I worked the last few days on a new Manjaro project: Manjaro Data Donor - short MDD.
It is a way for us to gather a few usage statistics about Manjaro.
The motivation for that at the start was to improve our user counting. Until now what has been done, was counting systems via ping.manjaro.org. These pings are sent from Manjaro systems via the NetworkManager.
There were some problems with this approach though:
- Individual systems were only distinguished on basis of IP address. This doesn’t allow statistics over time and systems behind the same NAT are counted as one. Also one needs to store the IP address at least for a short period of time. The analysis software that was used for that was Matomo, and they promise IP addresses are masked, but we still had to rely on this promise.
- Matomo is a rather bulky tool and wasn’t really made for system telemetry. It is meant for website analysis. The setup therefore was kind of hacky while the results rather meager and the data was only available to few people.
- Using NetworkManager pings to check the online status for user counting is acceptable but also not what it was meant for, nor was it communicated as such. I think it’s better to be explicit and transparent about these kind of things.
So I wanted to improve upon that for quite some time now. MDD is now the tool for that and some more as it will also provide interesting hardware and environment statistics about the systems that Manjaro is being used on.
How to Help
You can install the tool simply as a package: sudo pacman -S mdd
It’s a simple Python script. You can check out the source code on GitHub. For the actual data retrieval it mostly uses the excellent inxi internally. Shoutout to @h2-1!

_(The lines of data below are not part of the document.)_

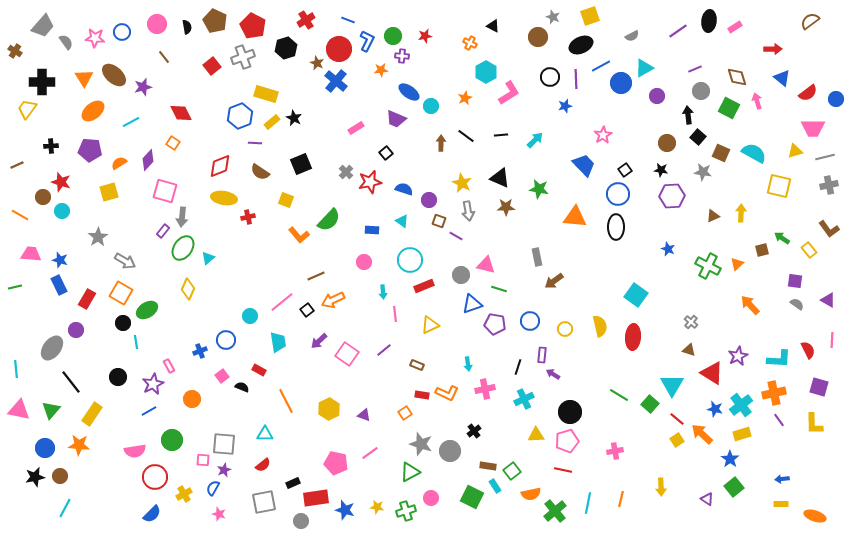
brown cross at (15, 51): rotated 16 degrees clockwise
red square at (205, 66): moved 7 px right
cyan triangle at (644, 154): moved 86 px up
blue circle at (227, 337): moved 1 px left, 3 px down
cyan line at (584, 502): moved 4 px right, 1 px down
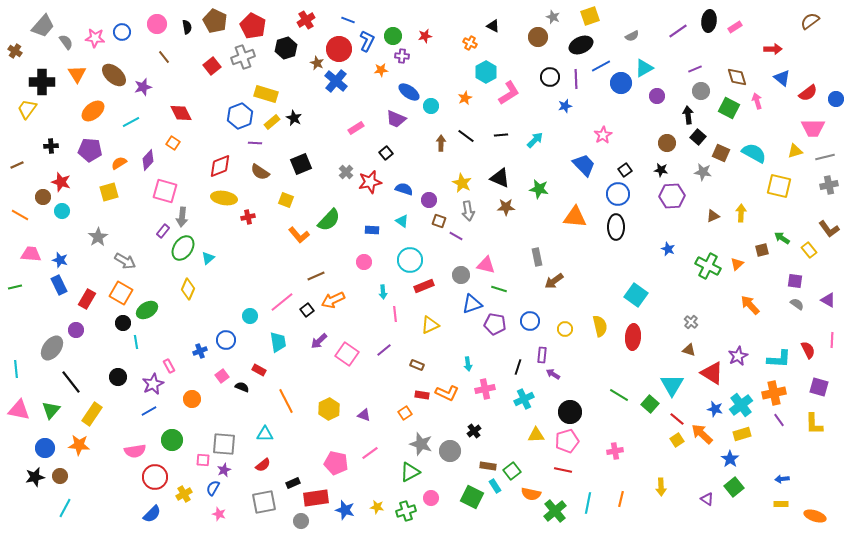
orange triangle at (84, 78): moved 7 px left, 4 px up
orange semicircle at (531, 494): rotated 24 degrees clockwise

If you can, please try it out and tell me about any bugs you encounter. From preliminary tests we did, it works most often fine on x86, but ARM is not yet handled correctly.
Your data will be sent to a ClickHouse database I deployed on one of our Hetzner servers (Nuremberg, Germany). After the testing is done I’ll delete all data again.
Before sending the data, you can dry-run the tool to see what would be sent: mdd --dry-run
. If you’re fine with the data being transmitted then just run MDD again, this time without any arguments to submit the data: mdd
If you encounter bugs, then run mdd --log DEBUG
to get additional logs in your terminal.
You can study visualization of the data we received at: Manjaro Metrics
Next Steps
In the next few days we’ll do some more testing and if results are positive, I plan on installing it on all Manjaro systems and adding a systemd service to submit the data automatically.
As a reminder: Right now you have to install MDD manually and there is no systemd service yet.
With this systemd service later in place, sending the hardware data with MDD will be opt-out because I believe, if you do opt-in, the data you gather will be so heavily skewed you can just leave it be.
Let me know what you think. I know telemetry is a contentious subject, but we need at least some data about how Manjaro is being used by so many people around the world in order to show that the project has a future and also to plan for that future.